Famous Robinson Schensted Knuth correspondence gives a correspondence between the matrices with non-negative integer entries and pair of semi standard tableaux. The proof that I have seen is highly combinatorial e.g. in Knuth's paper [Permutations, matrices, and generalized young tableaux]. Does there exist a geometrical proof of this correspondence?
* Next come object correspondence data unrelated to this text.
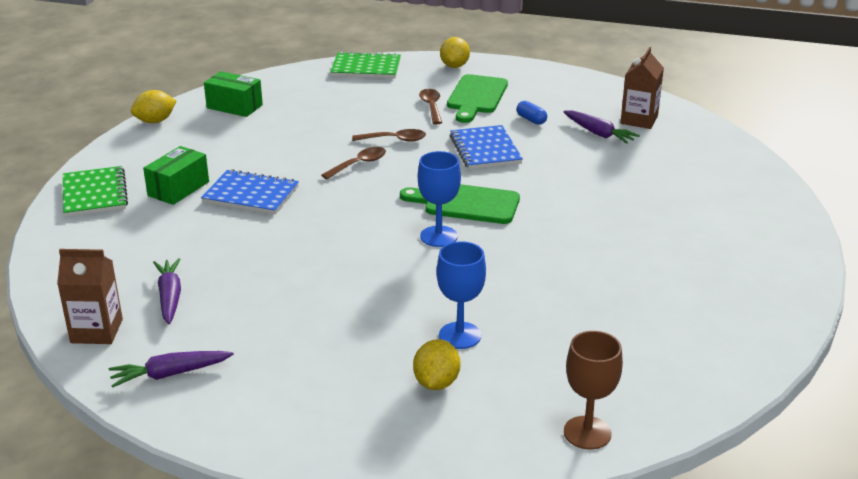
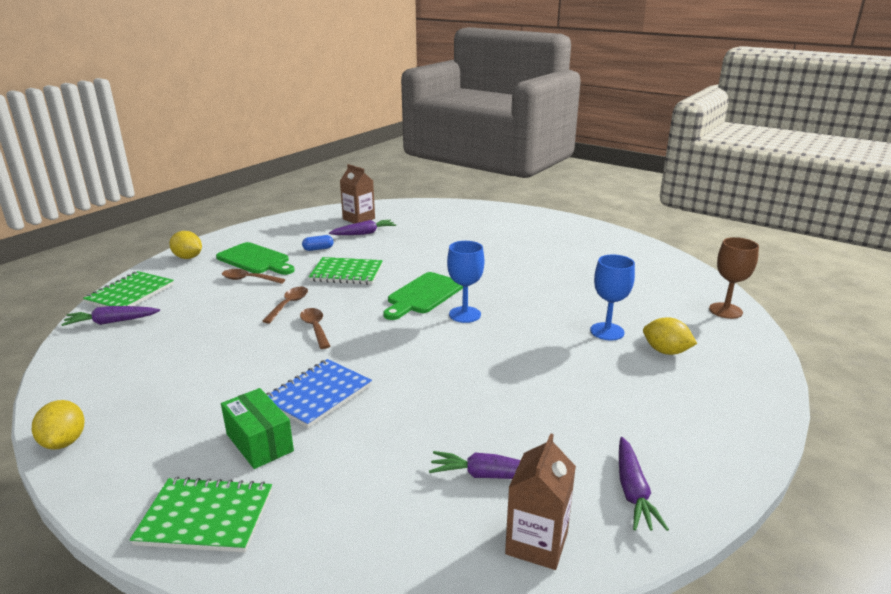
camera: 70 degrees left, 5 degrees down
green box [204,71,263,117] -> none
blue notebook [450,125,523,169] -> green notebook [309,257,383,285]
none -> purple carrot [61,306,160,326]

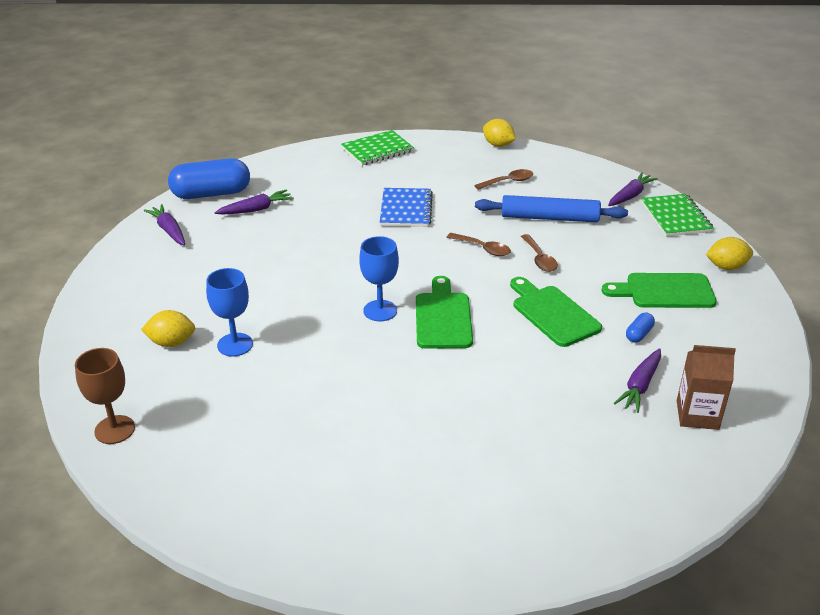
camera: 145 degrees right, 10 degrees up
green box [221,388,294,469] -> none
brown spoon [222,269,285,284] -> brown spoon moved to [474,169,533,190]
green notebook [309,257,383,285] -> green cutting board [510,277,602,347]
brown carton [505,433,576,570] -> blue capsule [168,158,250,199]
none -> blue rolling pin [475,195,628,222]

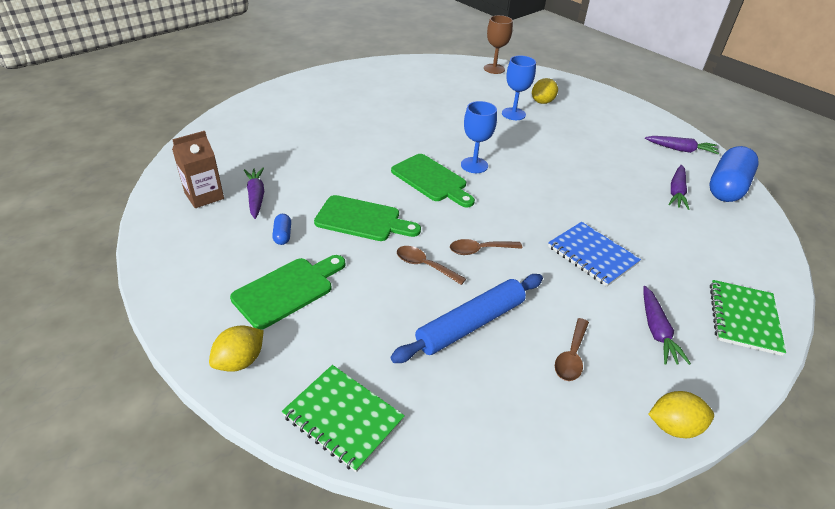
camera: 135 degrees right, 5 degrees up
purple carrot [608,172,658,206] -> purple carrot moved to [644,286,691,365]

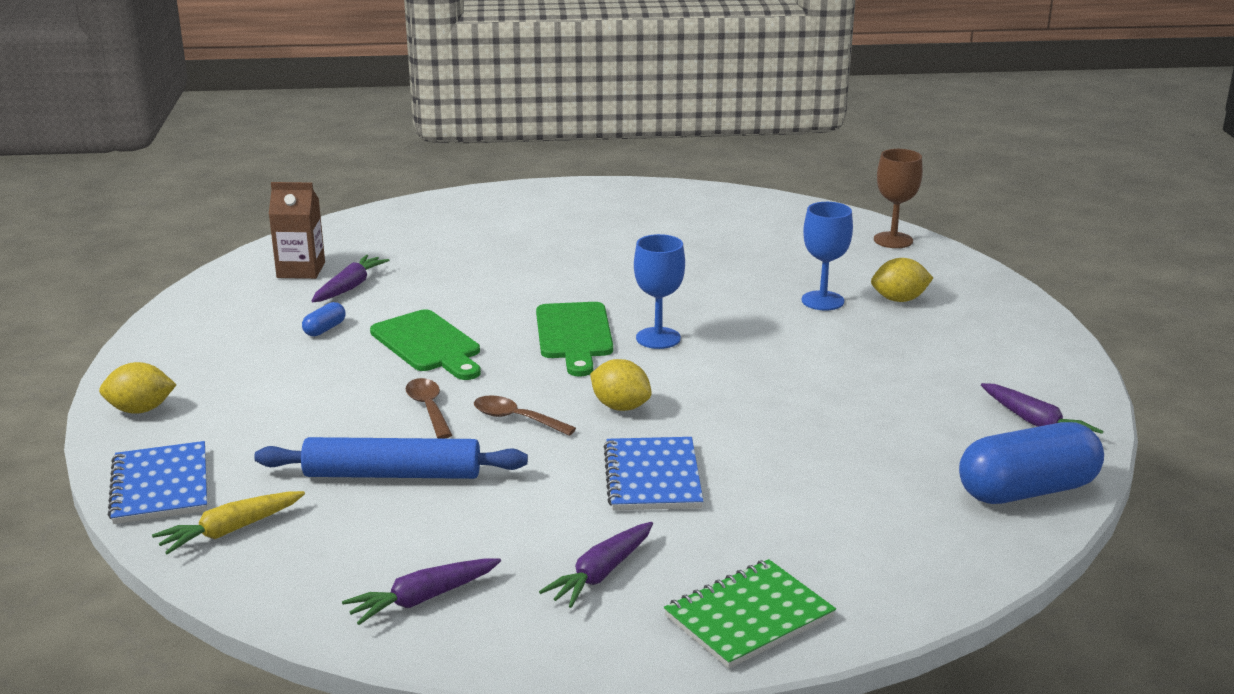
camera: 40 degrees right, 15 degrees down
green cutting board [230,255,345,330] -> none
green notebook [282,365,405,472] -> blue notebook [108,441,207,524]
brown spoon [555,318,589,381] -> none
yellow lemon [648,391,714,438] -> yellow lemon moved to [590,359,652,411]
purple carrot [668,165,689,210] -> purple carrot moved to [342,558,501,625]
none -> yellow carrot [152,491,305,555]

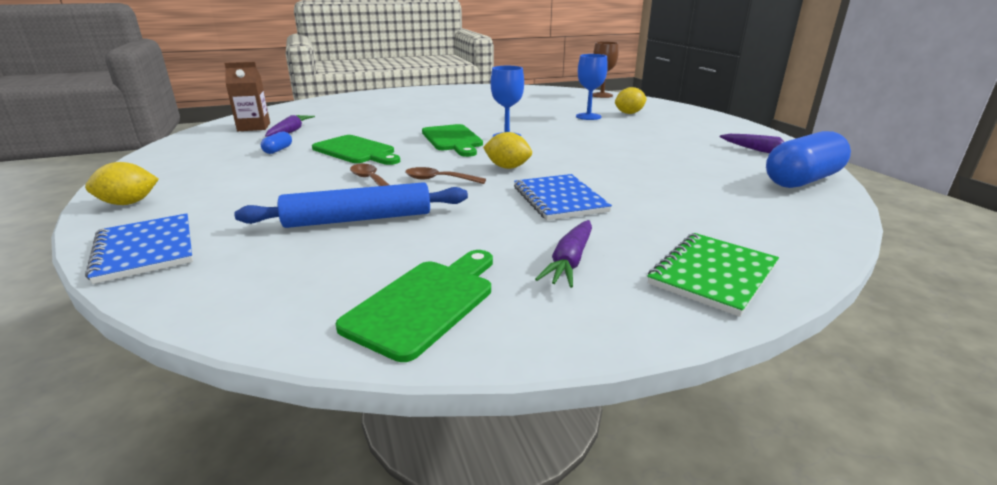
camera: 15 degrees left, 0 degrees up
yellow carrot [152,491,305,555] -> none
purple carrot [342,558,501,625] -> green cutting board [336,250,493,362]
[Math] Geometric proof of Robinson-Schensted-Knuth correspondence
co.combinatoricsrobinson-schensted-knuthrt.representation-theory
Best Answer
This depends on the meaning of the word "geometric". If you are thinking of RSK and want the geometry in the way the algorithm is presented (in the case of permutations only), Viennot's paper Une forme geometrique de la correspondance de Robinson–Schensted mentioned by PeterR is your answer. If you are thinking of geometry of flag varieties, you might like Steinberg's theorem (see van Leeuwen's thesis A Robinson–Schensted algorithm in the geometry of flags for Classical Groups and his J. Algebra paper An Application of Hopf Algebra techniques to Representations of Finite Classical Groups. Finally, if you want RSK to be a map between integer points in polytopes, there are several versions of that, going back to Gansner in 1981 (you can find a description of that and references in the second half of the paper Hook length formula and geometric combinatorics of mine).